"Osttirol-Alpin" zwischen Legende und Extrem
Sommerausstellung im Nationalparkhaus Matrei gibt Spitzenkletterern aus Osttirol breiten Raum. Besonderer Schwerpunkt der Schau: Sepp Mayerls Expeditionen in den Weltbergen.

Foto © RuggenthalerHimalaya und peruanische Anden: Mayerl wird als Bergsteigerlegende in "Osttirol-Alpin" präsentiert
Eroberungen, Gefahren, Extremklettern, Retten: "Osttirol-Alpin" im Nationalparkhaus in Matrei widmet sich Bergen, Besteigern, die sich weit über Osttirol hinaus etabliert haben, aber auch Opfern alpiner Unglücke.

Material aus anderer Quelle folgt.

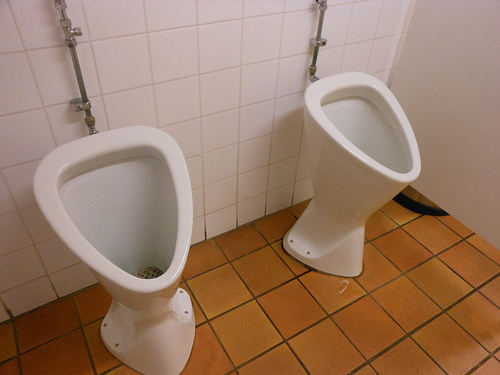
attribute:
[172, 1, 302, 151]
wall — white 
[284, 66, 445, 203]
urinal — white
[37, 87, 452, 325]
urinals — white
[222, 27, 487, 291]
toilet — white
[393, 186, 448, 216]
garbage can — silver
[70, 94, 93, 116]
bracket — chrome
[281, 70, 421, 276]
urinal — white 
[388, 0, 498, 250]
wall — white 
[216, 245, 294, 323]
tile — brown 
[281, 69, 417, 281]
toilet — white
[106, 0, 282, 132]
tiles — white 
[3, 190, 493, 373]
floor — dark, brown, tiled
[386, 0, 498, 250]
divider — white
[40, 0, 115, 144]
pole — metal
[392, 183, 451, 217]
trashcan — silver 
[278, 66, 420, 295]
urinal — white, porcelain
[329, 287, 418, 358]
tile — single, brown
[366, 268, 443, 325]
grout — brown 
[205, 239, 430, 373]
floor — brown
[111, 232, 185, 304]
drain — silver 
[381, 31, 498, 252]
stall — white 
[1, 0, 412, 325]
wall — white, tiled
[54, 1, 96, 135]
pipe — silver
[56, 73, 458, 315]
urinals — white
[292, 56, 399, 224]
urinal — white 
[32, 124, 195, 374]
urinal — white , public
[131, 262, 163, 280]
drain — stainless, steel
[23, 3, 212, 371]
urinal — white 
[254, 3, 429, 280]
urinal — white 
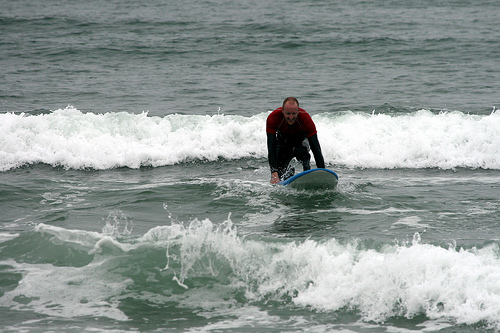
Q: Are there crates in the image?
A: No, there are no crates.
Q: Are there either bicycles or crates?
A: No, there are no crates or bicycles.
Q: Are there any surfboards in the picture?
A: Yes, there is a surfboard.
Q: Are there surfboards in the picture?
A: Yes, there is a surfboard.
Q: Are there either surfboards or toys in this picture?
A: Yes, there is a surfboard.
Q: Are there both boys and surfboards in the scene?
A: No, there is a surfboard but no boys.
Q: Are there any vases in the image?
A: No, there are no vases.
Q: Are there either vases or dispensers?
A: No, there are no vases or dispensers.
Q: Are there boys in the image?
A: No, there are no boys.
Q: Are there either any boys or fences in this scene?
A: No, there are no boys or fences.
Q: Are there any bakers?
A: No, there are no bakers.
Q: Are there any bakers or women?
A: No, there are no bakers or women.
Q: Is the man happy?
A: Yes, the man is happy.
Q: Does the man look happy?
A: Yes, the man is happy.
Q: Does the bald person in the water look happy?
A: Yes, the man is happy.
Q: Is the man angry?
A: No, the man is happy.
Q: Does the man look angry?
A: No, the man is happy.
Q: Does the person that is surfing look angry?
A: No, the man is happy.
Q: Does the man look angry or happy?
A: The man is happy.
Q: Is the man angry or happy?
A: The man is happy.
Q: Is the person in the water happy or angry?
A: The man is happy.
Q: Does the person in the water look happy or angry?
A: The man is happy.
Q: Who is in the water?
A: The man is in the water.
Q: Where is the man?
A: The man is in the water.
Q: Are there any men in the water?
A: Yes, there is a man in the water.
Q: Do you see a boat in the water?
A: No, there is a man in the water.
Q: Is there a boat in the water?
A: No, there is a man in the water.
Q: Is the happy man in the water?
A: Yes, the man is in the water.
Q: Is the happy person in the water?
A: Yes, the man is in the water.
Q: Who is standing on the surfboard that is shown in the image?
A: The man is standing on the surfboard.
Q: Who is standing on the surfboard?
A: The man is standing on the surfboard.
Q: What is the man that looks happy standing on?
A: The man is standing on the surfboard.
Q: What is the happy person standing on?
A: The man is standing on the surfboard.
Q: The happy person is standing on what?
A: The man is standing on the surfboard.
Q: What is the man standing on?
A: The man is standing on the surfboard.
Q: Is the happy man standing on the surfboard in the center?
A: Yes, the man is standing on the surfboard.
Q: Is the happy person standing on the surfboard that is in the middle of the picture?
A: Yes, the man is standing on the surfboard.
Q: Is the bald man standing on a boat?
A: No, the man is standing on the surfboard.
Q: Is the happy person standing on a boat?
A: No, the man is standing on the surfboard.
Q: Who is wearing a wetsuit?
A: The man is wearing a wetsuit.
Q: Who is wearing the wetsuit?
A: The man is wearing a wetsuit.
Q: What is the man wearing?
A: The man is wearing a wetsuit.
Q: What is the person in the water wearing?
A: The man is wearing a wetsuit.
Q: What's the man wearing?
A: The man is wearing a wetsuit.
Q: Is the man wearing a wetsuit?
A: Yes, the man is wearing a wetsuit.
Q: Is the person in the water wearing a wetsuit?
A: Yes, the man is wearing a wetsuit.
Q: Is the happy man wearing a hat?
A: No, the man is wearing a wetsuit.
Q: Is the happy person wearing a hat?
A: No, the man is wearing a wetsuit.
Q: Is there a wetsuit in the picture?
A: Yes, there is a wetsuit.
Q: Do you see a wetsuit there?
A: Yes, there is a wetsuit.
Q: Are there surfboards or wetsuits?
A: Yes, there is a wetsuit.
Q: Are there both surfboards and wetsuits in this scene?
A: Yes, there are both a wetsuit and a surfboard.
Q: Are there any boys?
A: No, there are no boys.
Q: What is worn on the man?
A: The wetsuit is worn on the man.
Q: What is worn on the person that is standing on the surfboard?
A: The wetsuit is worn on the man.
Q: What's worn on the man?
A: The wetsuit is worn on the man.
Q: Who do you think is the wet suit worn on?
A: The wet suit is worn on the man.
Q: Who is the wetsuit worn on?
A: The wet suit is worn on the man.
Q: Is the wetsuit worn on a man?
A: Yes, the wetsuit is worn on a man.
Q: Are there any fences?
A: No, there are no fences.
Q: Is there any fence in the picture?
A: No, there are no fences.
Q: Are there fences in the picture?
A: No, there are no fences.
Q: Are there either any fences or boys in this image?
A: No, there are no fences or boys.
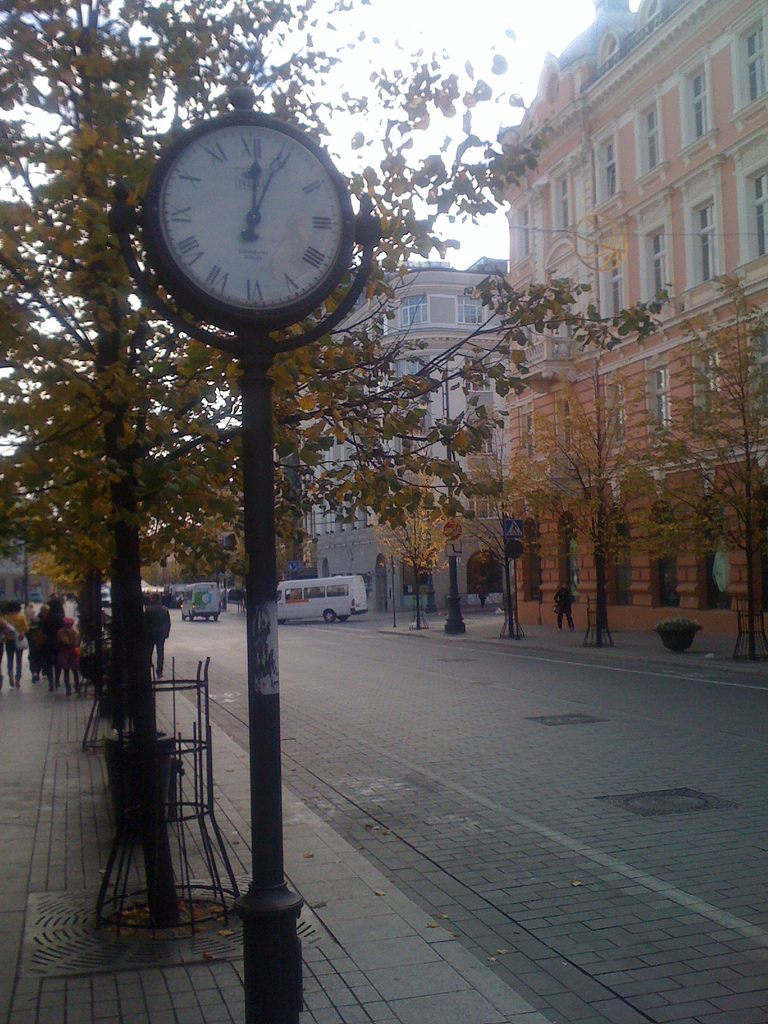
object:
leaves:
[464, 265, 674, 353]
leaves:
[67, 43, 163, 126]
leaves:
[71, 41, 150, 101]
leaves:
[152, 466, 226, 518]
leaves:
[369, 43, 492, 139]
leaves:
[323, 460, 423, 529]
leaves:
[39, 517, 115, 567]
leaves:
[151, 14, 221, 83]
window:
[683, 184, 726, 290]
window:
[637, 216, 674, 309]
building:
[496, 0, 768, 636]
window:
[678, 61, 713, 149]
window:
[594, 132, 622, 208]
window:
[551, 172, 578, 240]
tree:
[451, 394, 572, 637]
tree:
[0, 0, 675, 925]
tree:
[367, 429, 472, 632]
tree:
[614, 273, 768, 662]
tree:
[506, 304, 684, 647]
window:
[598, 221, 631, 327]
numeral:
[239, 137, 261, 159]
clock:
[143, 109, 354, 334]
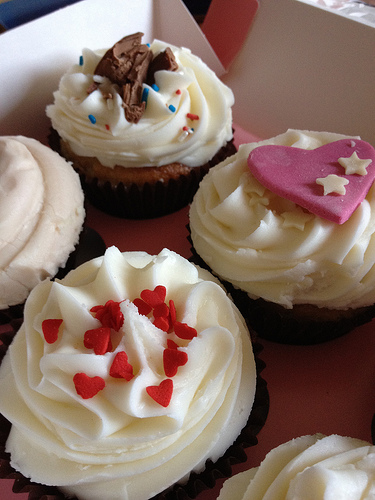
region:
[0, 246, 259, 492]
chocolate cupcake with red sprinkles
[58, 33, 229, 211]
a red cupcake with chocolate chunks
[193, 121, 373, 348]
a chocolate cupcake with a heart shaped cookie on it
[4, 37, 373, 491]
a box of personalized cupcakes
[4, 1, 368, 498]
a white box with snacks in it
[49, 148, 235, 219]
black paper wrapped around cake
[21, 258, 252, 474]
the frosting is white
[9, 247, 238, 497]
the frosting is white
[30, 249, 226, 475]
the frosting is white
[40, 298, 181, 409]
red heart-shaped sprinkle on the frosting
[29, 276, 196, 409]
red heart-shaped sprinkle on the frosting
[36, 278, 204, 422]
red heart-shaped sprinkle on the frosting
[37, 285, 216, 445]
red heart-shaped sprinkle on the frosting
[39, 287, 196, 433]
red heart-shaped sprinkle on the frosting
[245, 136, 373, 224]
a pink heart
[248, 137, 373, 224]
a pink heart with light pink stars on top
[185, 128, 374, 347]
a cup cake with a heart and stars on top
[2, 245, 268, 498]
a round cupcake with white icing and red hearts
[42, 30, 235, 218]
a cupcake with white icing and sprinkles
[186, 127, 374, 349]
a light brown cupcake with dark brown paper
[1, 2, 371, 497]
cupcakes in a cardboard box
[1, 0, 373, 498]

Breiten Raum hat in der Schau, die am Mittwochabend von Parkdirektor Hermann Stotter und Martin Kurzthaler eröffnet wurde, das Klettern. Die Ausstellung spannt den Bogen vom Klettern in einer neuen Dimension praktiziert vom jungen Mario Walder aus Innervillgraten und seinem "Rock´n Roll am Karakorum" und legendär praktiziert von Sepp Mayerl, der als Blasl-Sepp in Bergsteigerkreisen mit Erst- und Zweitbegehungen im Himalaya und in den Anden von Peru seinen Namen hat. Der 74-jährige Mayerl löst heute noch Begeisterung aus. Martin Kurzthaler als Konzipient der Sonderschau "Osttirol-Alpin" schwärmte von ihm: "Der Blasl-Sepp geht 1970 in den Himalaya, um auf den Mount Everest zu steigen, biegt dort rechts ab und schafft die Erstbesteigung des Lhotse Shar". Auf Schautafeln zeigt die Ausstellung Mayerls Erst- und Zweitbegehungen von Weltbergen.
Lehrmeister "der Großen"
Dazu zählen am Dach der Welt neben dem Lhotse Shar (8400 Meter), der Fang (7647 Meter), der Tsering Kang (6800 Meter) und der Yempaja Grande in Peru, wo er Todesängste ausgestanden hatte - "ein Erlebnis, das noch heute immer wieder wie ein verworrener Traum vor meinem geistigen Auge abläuft." Deutlich dokumentiert ist in der Schau auch die Freundschaft zwischen dem "Blasl-Sepp" und Reinhold Messner. Messner fand in Mayerl ebenso seinen Lehrmeister der richtigen Sicherungs- und Klettertechnik, wie Peter Habeler.
Im Anschluss an die Ausstellungseröffnung wartete Mayerl mit einem Streifzug durch einige seiner Expeditionen auf. Zum Schluss sagte er: "Abgestürzt bin ich nur einmal und das bei meiner Arbeit als Kirchturmdecker. Ich fiel 25 Meter in die Tiefe und landete mit beiden Beinen aufrecht stehend in einem Grab." Mayerl bereitet gerade eine Biografie vor. Sie erscheint 2012.
Features
Austellungs-Details
Geburtsstunde des Alpinismus. Einblicke in die erste freiwillige Besteigung eines Berggipfels. Teil der Schau ist auch Johann Kerer aus Kals, der bereits 1896 im Himalaya unterwegs war.
Hohe Berge - still und einsam. Andreas Rofner aus Virgen mit seiner Besteigung aller 241 Dreitausender in Osttirol füllt ebenso die Ausstellung.
Neue Dimension des Kletterns. Mario Walder (33) aus Innervillgraten wird mit "Rock´n Roll im Karakorum" präsentiert.
Drama am Großglockner. Flugrettung des ÖAMTC ist mit einem Film über alpine Einsätze (15 Minuten) präsent.. Auf Tafeln ist der Rettungseinsatz zur Suche und Bergung von drei Polen, die am Großglockner starben, chronologisch dargestellt.
Öffnungszeiten. Nationalparkhaus Matrei, montags bis samstags von 10 bis 18 Uhr.